Cabinet ministers Shane Jones and Damien O'Connor today announced the opening of two grants, funded through the Provincial Growth Fund and allocated by the Ministry for Primary Industries' forest unit. 

The first scheme will offer direct grants to landowners to help cover the cost of planting and establishing trees and indigenous regeneration, with $118 million available over three years. Indigenous trees will get preferential treatment, with the scheme supporting the planting of 60 million trees in that time, of which two-thirds are hoped to be native. 

A second scheme will offer $120 million to co-fund projects that reduce barriers to planting. The idea is that the applicants for commercial projects will fund at least half, but applications with strong social and environmental benefits may be able to negotiate better terms. The scheme expects to support workforce development, improving information for landowners, environmental restoration, science and research, and seedling and nursery production. 

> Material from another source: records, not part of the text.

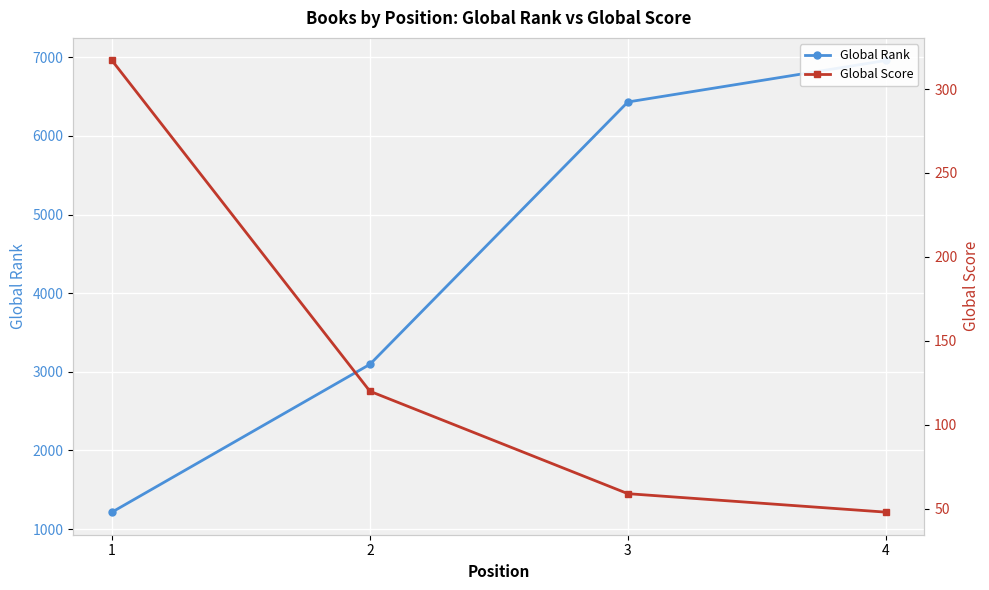

True or false: Global Rank and Global Score intersect in this chart.

False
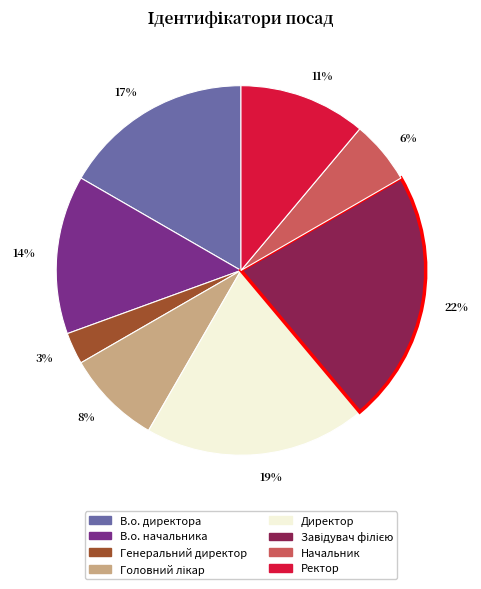

Combined, do Генеральний директор and В.о. директора account for over 50%?

No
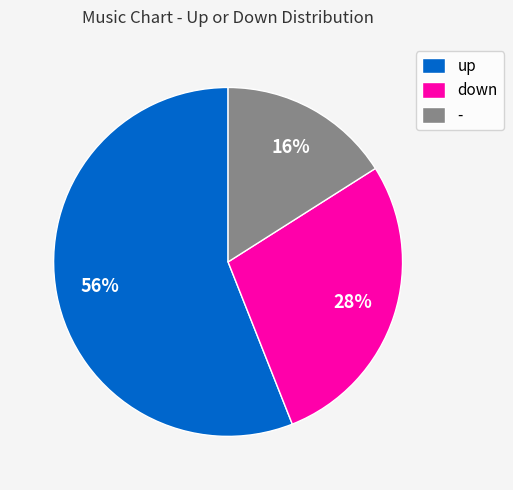

To the nearest percent, what is the difference between the - and up slice percentages?

40%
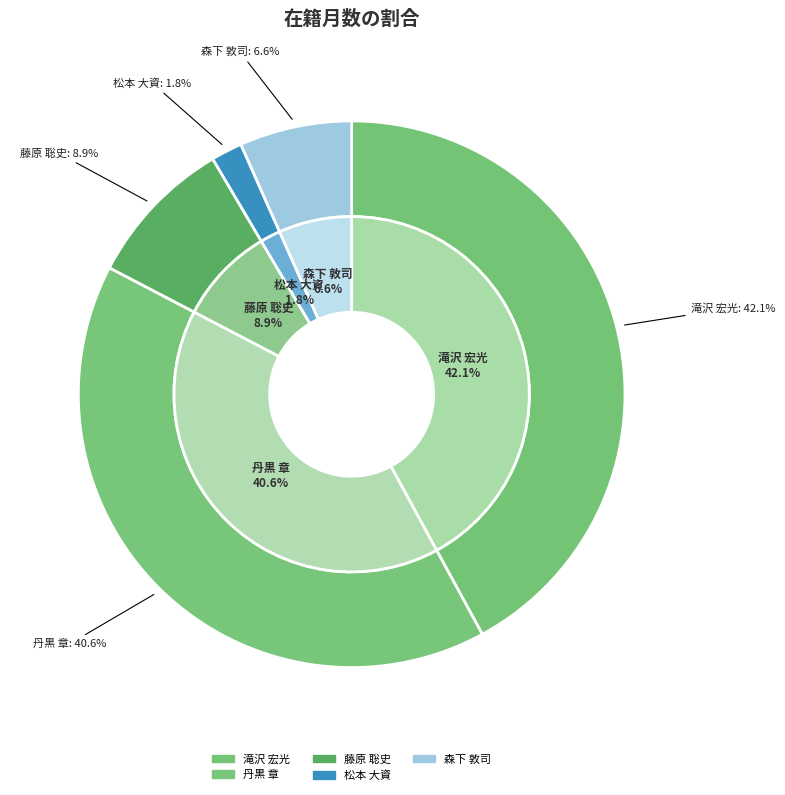

The 藤原 聡史 slice represents 1% of the pie. True or false?

False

"Officials will monitor the roll-out of the new grant scheme to ensure our focus remains on putting the right tree in the right place for the right purpose," Jones said in a statement. 

The new grants account for more than half the $480 million available to support the one billion trees programme, which is a key element of the government's efforts to tilt the economy towards action on climate change, land erosion, water quality and regional unemployment. 

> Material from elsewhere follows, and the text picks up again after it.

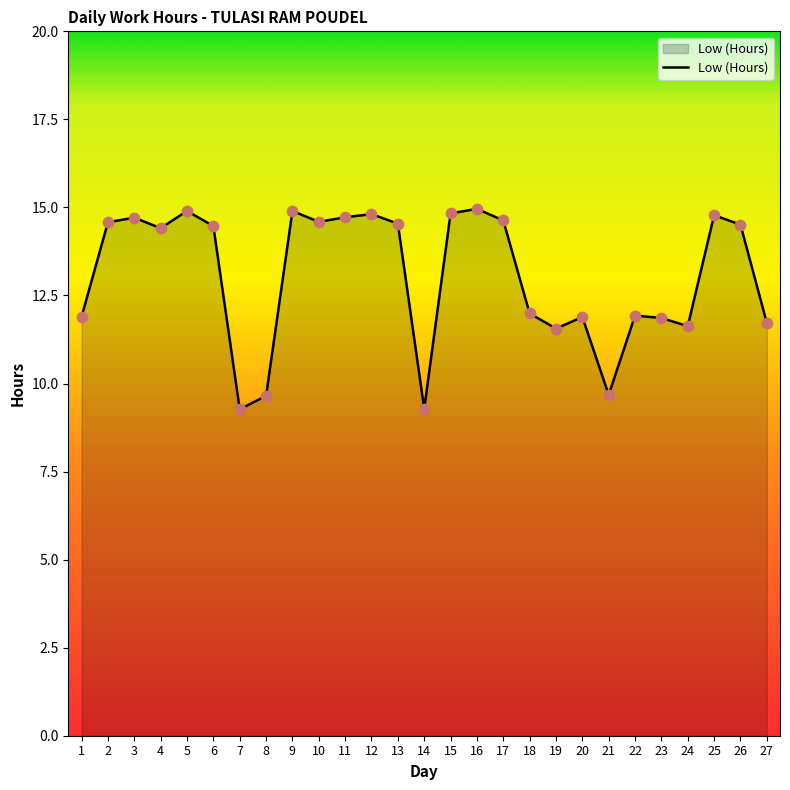

What is the ratio of the value at 4 to the value at 18?

1.2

Separately, state-owned commercial farmer Landcorp Farming, which trades as Pāmu, this week put out a tender document seeking an afforestation partner.

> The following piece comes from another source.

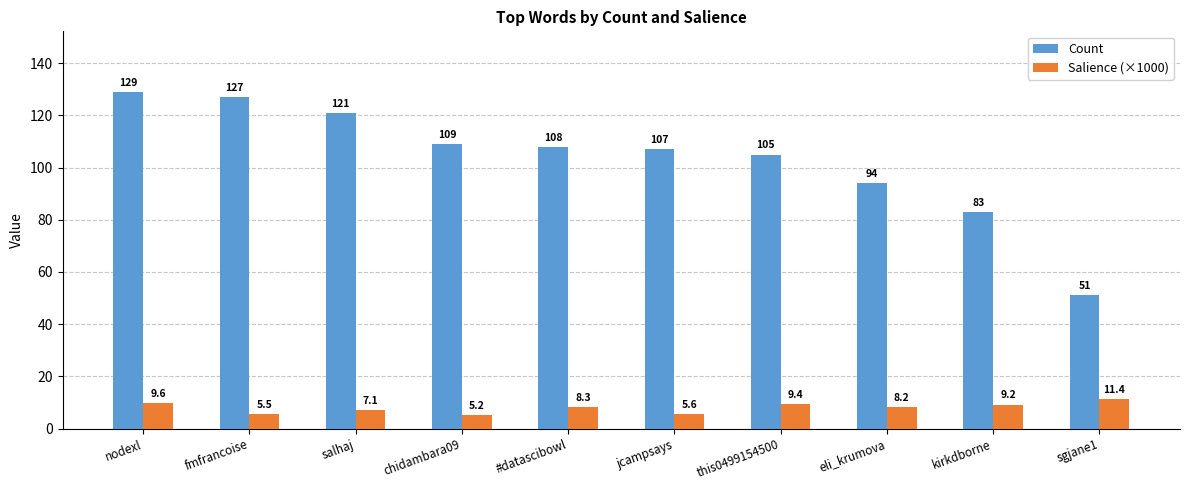

Reading left to right, what are all the values shown in this chart?

Count: nodexl=129.0	fmfrancoise=127.0	salhaj=121.0	chidambara09=109.0	#datascibowl=108.0	jcampsays=107.0	this0499154500=105.0	eli_krumova=94.0	kirkdborne=83.0	sgjane1=51.0
Salience (×1000): nodexl=9.6	fmfrancoise=5.5	salhaj=7.1	chidambara09=5.2	#datascibowl=8.3	jcampsays=5.6	this0499154500=9.4	eli_krumova=8.2	kirkdborne=9.2	sgjane1=11.4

The document said the SOE's current expansion and diversification plans are using a significant amount of its time and capital. It's interested in finding a partner to help fund and manage part of its future afforestation programme. The farmer wants to capture the afforestation potential for land well-suited to forestry, including carbon farming and traditional rotation forestry. 

"Pāmu anticipates the arrangement to involve it contributing land suitable for afforestation and the partner group funding the forest establishment and ongoing management of the forests," the document said.